Yongcheng Coal Banned From Debt Sales for a Year
Yongcheng Coal and Electricity Holding Group Co. Ltd. was banned from debt sales for a year by China’s interbank bond market regulator after the state-owned coal mine operator’s bond default two months ago set off a chain reaction in the bond market.
A “self-disciplinary” investigation into Yongcheng Coal found a number of violations, including inaccurate and incomplete information on the company’s independence disclosed in its bond issuance prospectus. The probe also turned up failure to accurately disclose assets used by the company’s controlling shareholder and related-party transactions with the controlling shareholder, the National Association of Financial Market Institutional Investors (NAFMII) said Thursday in a statement.
The regulatory body condemned the company and ordered it to make a thorough rectification of the problems exposed in the investigation. The company is also required make a public apology on the information disclosure platform of the interbank bond market.
Yongcheng Coal Chairman Qiang Daimin and former Chairman Hou Shining were issued severe warnings and declared inappropriate candidates for positions in the debt financing market for a year. The heads of the company’s accounting and financial departments were also given warnings.
Henan Energy and Chemical Industry Group Co. Ltd., Yongcheng Coal’s state-owned parent company, was also found to have committed a number of violations, including purchase of its own and its subsidiaries’ debt financing instruments and failure to disclose information on asset transfers and changes in the use of proceeds from debt offerings.
The parent also received a severe warning from the NAFMII and was banned from debt offerings for seven months. The company’s former Chairman Liu Yinzhi, who stepped down last month, was given a warning without any specific penalty.
Liu was Henan Energy’s chairman since May 2019 and general manager since 2017. He was reportedly transferred to the Henan provincial State-Owned Assets Supervision and Administration Commission, which ultimately controls Henan Energy, according to a local newspaper report.

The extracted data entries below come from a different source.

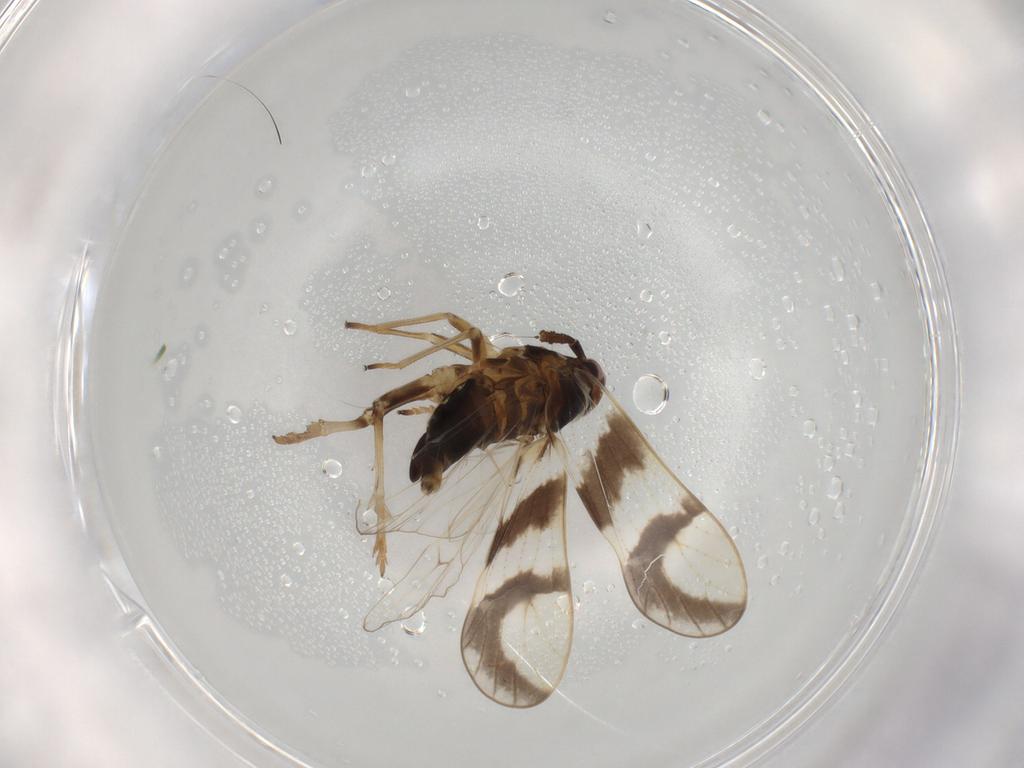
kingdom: Animalia
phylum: Arthropoda
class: Insecta
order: Hemiptera
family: Delphacidae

Yongcheng Coal failed to make principal and interest payments Nov. 10 on 1 billion yuan ($154 million) of maturing bonds, just weeks after raising a similar amount through a debt issue.

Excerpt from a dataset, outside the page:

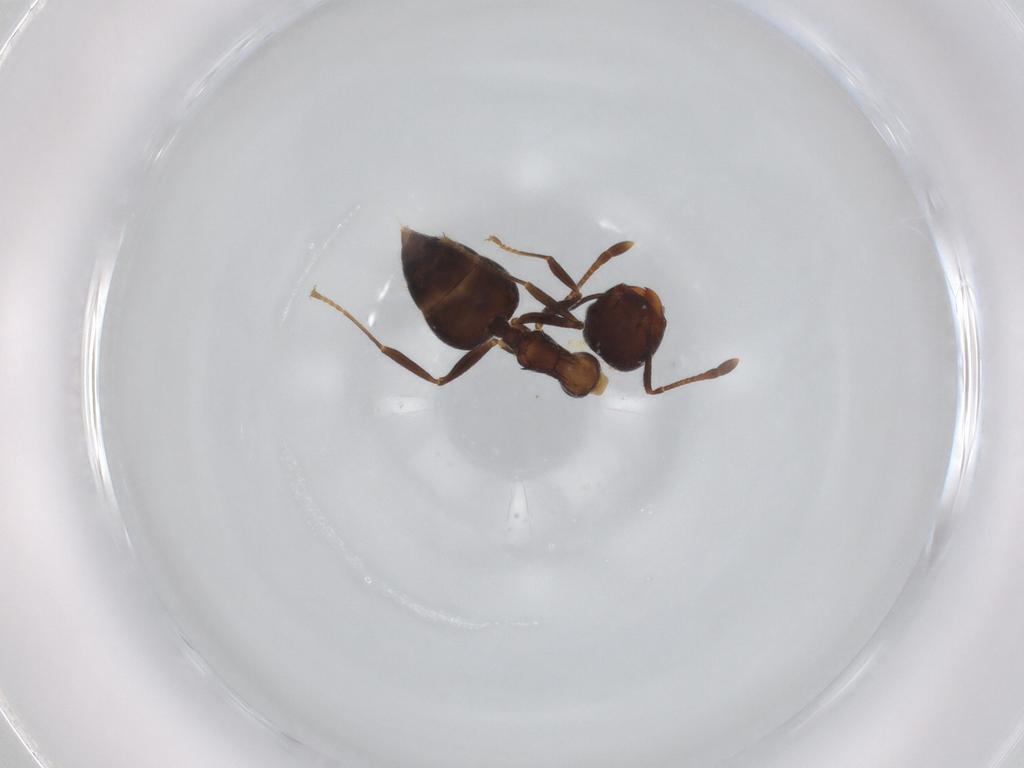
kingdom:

The surprise default set off a chain reaction that spread to other coal mining companies and local government financing vehicles in other provinces. It also led to regulatory investigations of the company and several financial institutions that facilitated its bond issuances.
The NAFMII issued warnings to Haitong Securities Co. Ltd., two of its subsidiaries, and Donghai Fund Management Co. Ltd., asking them to take rectification measures. The agency said these companies were found to have broken the rules when they underwrote bond issuances. Haitong Securities ordered its subsidiaries to help the issuer buy a portion of its own offerings to inflate the amount of borrowing and create a better image to attract bond investors.

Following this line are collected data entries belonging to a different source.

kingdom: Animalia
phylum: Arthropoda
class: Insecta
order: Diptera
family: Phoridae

In December, China Chengxin International Credit Rating Co. Ltd. was banned from rating new interbank bonds for three months over its misconduct related to Yongcheng, to which China Chengxin gave its highest AAA rating just a month before the default.
China’s top securities watchdog also launched a probe in November of Yongcheng Coal and its auditor Xi’an Xigema Limited Liability Accounting Firm for possible violations related to the default. The China Securities Regulatory Commission (CSRC) hasn’t divulged the inquiry result.